Es wäre alles viel einfacher, wenn alle so denken würden wie der Alt-Bundespräsident und Ruck-Experte. Roman Herzog wird bald ein neues Buch auf den Markt bringen, mit dem programmatischen Titel "Mut zum Handeln" - der stark an die Vielzahl von Politiker-Büchern erinnert, die Jahr für Jahr mit rhetorischen Versatzstücken daherkommen.
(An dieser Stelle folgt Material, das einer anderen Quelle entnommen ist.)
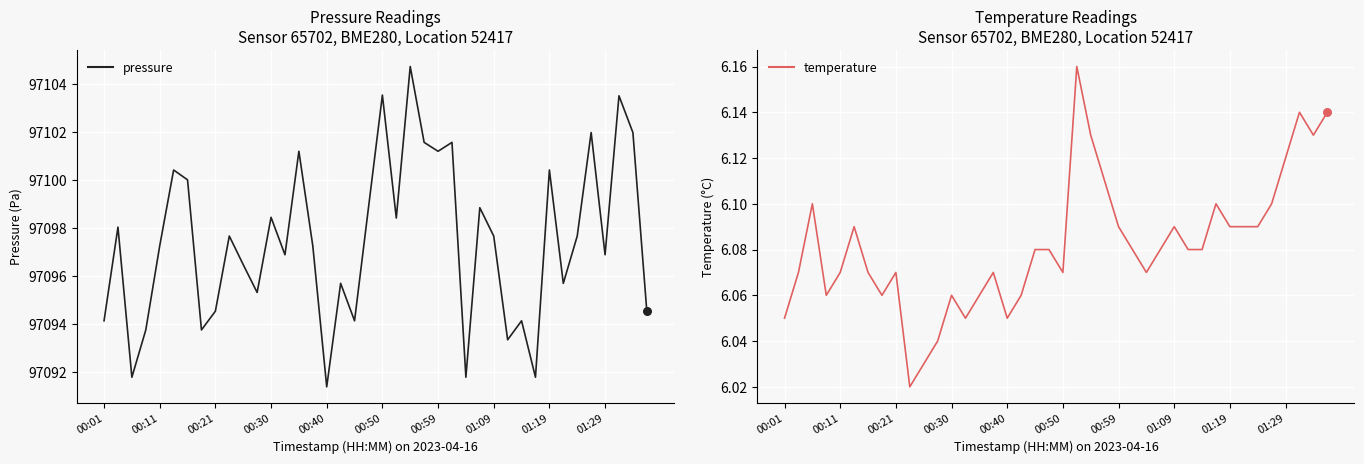

Which series contains the highest Y value?

pressure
Da heißt es: "Wir müssen endlich", "wir dürfen nicht länger", "die Zukunft des Landes", "alles muss auf den Prüfstand".

Roman Herzogs Generalkritik: Deutschland-Reformer ohne Machtoption: Roman Herzog.

Deutschland-Reformer ohne Machtoption: Roman Herzog.

(Foto: Foto: AP)

Klar, dass solche Bücher die Menschen aufrütteln aus der Lethargie des Alltags. Es sind Bücher, die meist mit wenigen "Wahrheiten" auskommen, wie das die Autoren nennen. So ist flugs die wirtschaftliche und soziale Lage in Deutschland beschrieben, ach, noch besser, die der ganzen Welt. Sie ist nicht nur beschrieben: sie wird auch erklärt und vor allem: gelöst.
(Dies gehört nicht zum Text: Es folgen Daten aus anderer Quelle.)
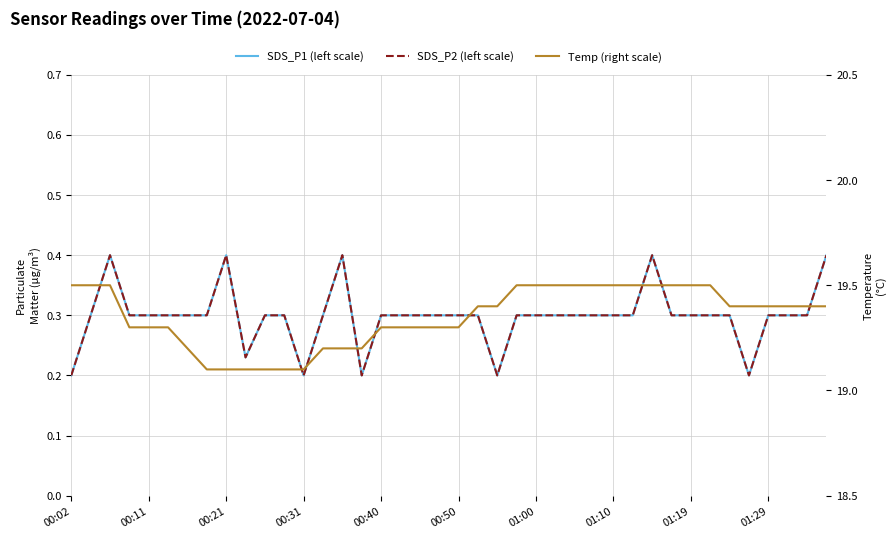

What is the difference between the maximum and minimum values in the SDS_P2 (left scale) series?

0.2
In der Bild-Zeitung, der größtmöglichen Plattform für Hammer-Thesen, hat sich Herzog jetzt zur Reformfähigkeit Deutschlands ausgelassen. Wie zu erwarten: Es steht schlecht um sie. Die Schuldigen sind schnell benannt: a) die komplette politische Kaste, b) das komplette deutsche Volk.

Die Politiker, sagt der Alt-Präsident und CDU-Mann, seien nicht charismatisch genug. Sie lösten keine Begeisterung aus und, überhaupt, wisse er nicht, ob er lachen oder weinen solle, wenn er sich das Personal der Deutschland AG so anschaue.
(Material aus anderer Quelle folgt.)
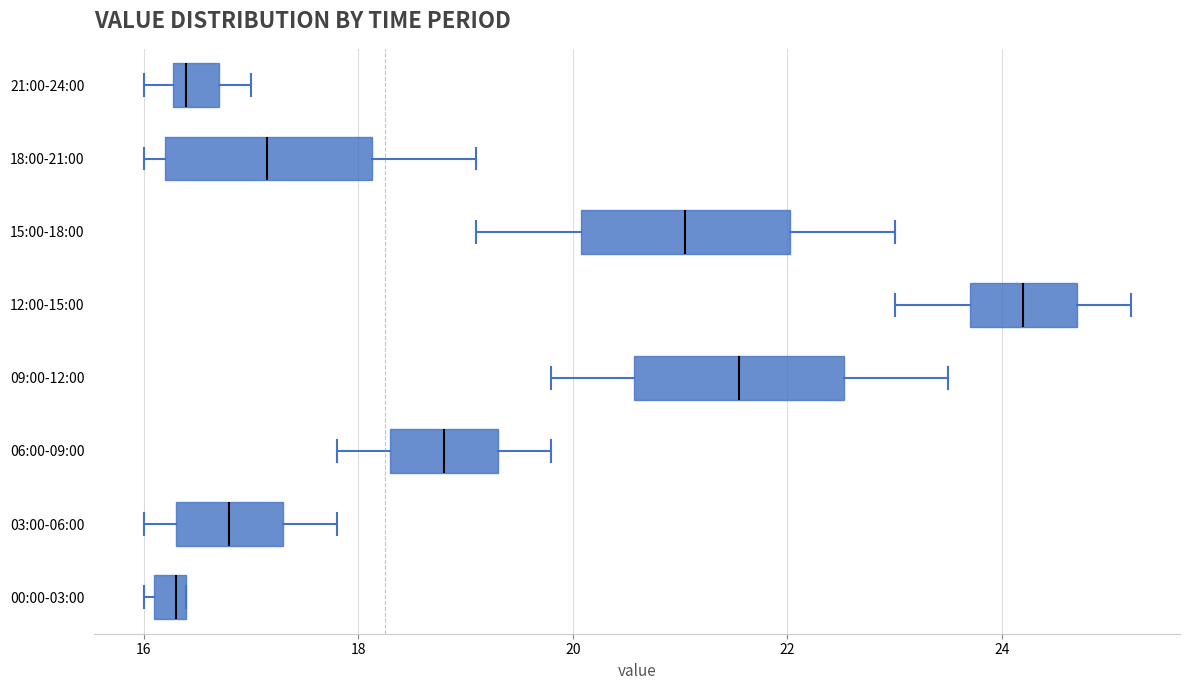

Where is the left edge of the box for 00:00-03:00 on the x-axis? The values are not printed on the chart, so give them approximately, as read against the axis.

16.2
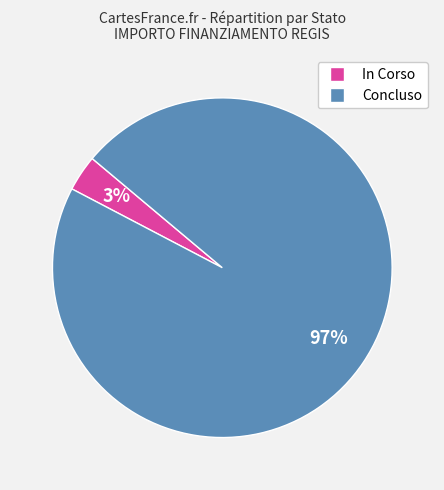

Is there any slice that represents more than half of the pie?

Yes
Und das deutsche Volk? Nun ja, wenn es zu 70 Prozent den Mindestlohn für eine gute Sache hält, dann fällt Herzog dazu nur ein, so wörtlich: "Es gibt auch ein Recht auf Dummheit."

Bleiben nur noch er, Herzog, und sein "Konvent für Deutschland", in dem Deutschlands Wirtschaftsgrößen wie Josef Ackermann, Hartmut Mehdorn oder Roland Berger sich Gedanken machen, wie dem Bürger da unten beigebracht werden kann, dass es mit den Reformen nicht einfach vorbei sein kann.

Aber das will das Volk ja nicht kapieren - es "bewegt" sich einfach nicht, moniert Herzog. Darum müsse es "mehr Netto vom Brutto" in der Tasche haben. Das würde sofort Reformbereitschaft schaffen. So einfach ist das mit dem Volk.

Oder auch nicht. Die selbsternannten Deutschland-Reformer, seien sie in einem Konvent oder in der "Initiative neue soziale Marktwirtschaft" zu finden, unterliegen einem großen Irrtum: Das Volk, das sie bräuchten, um ihre Ideen umzusetzen, gibt es nicht.

Sie gehen von einer Bürgergemeinschaft aus, in der der Einzelne gerne verzichtet, sei es auf Geld, sei es auf Sicherheit, damit es der Wirtschaft gut geht - eine Welt, in der die Notwendigkeit von Reformen am Erfolg für alle und nicht am eigenen Wohlergehen gemessen wird.

Das mag zu Zeiten des Wirtschaftswunders noch so gewesen sein. Auch da ging es zwar nicht jedem gut, aber allen immer besser. Heute ist das anders. Die Gesetze der Globalisierung zwingen den Einzelnen immer mehr, für sich selbst zu sorgen. Die Politik hat das kräftig unterstützt, die Konvent-Reformbewegung auch.

Darum heißt es heute: Hilf dir selbst! Wer dies über Jahre gepredigt und politisch befürwortet hat, der kann heute nicht erwarten, dass die Bürger Schulter an Schulter für Reformen kämpfen, die in vielen Augen nur bei einem helfen sollen: die Renditeerwartungen der Unternehmer zu erfüllen.

Es ist ja nicht so, dass die Deutschen nicht schon einiges mitgemacht hätten. Die Agenda 2010 empfinden viele als Zumutung, trotz der jetzt sichtbaren Erfolge. Wenn aber zugleich die Reichen immer reicher werden und sich diese Reichen dann auch noch über die angebliche Reformunfähigkeit der dummen Bürger beschweren, dann darf auch ein Roman Herzog kein Verständnis mehr von einem Volk erwarten, dessen Präsident er einmal war.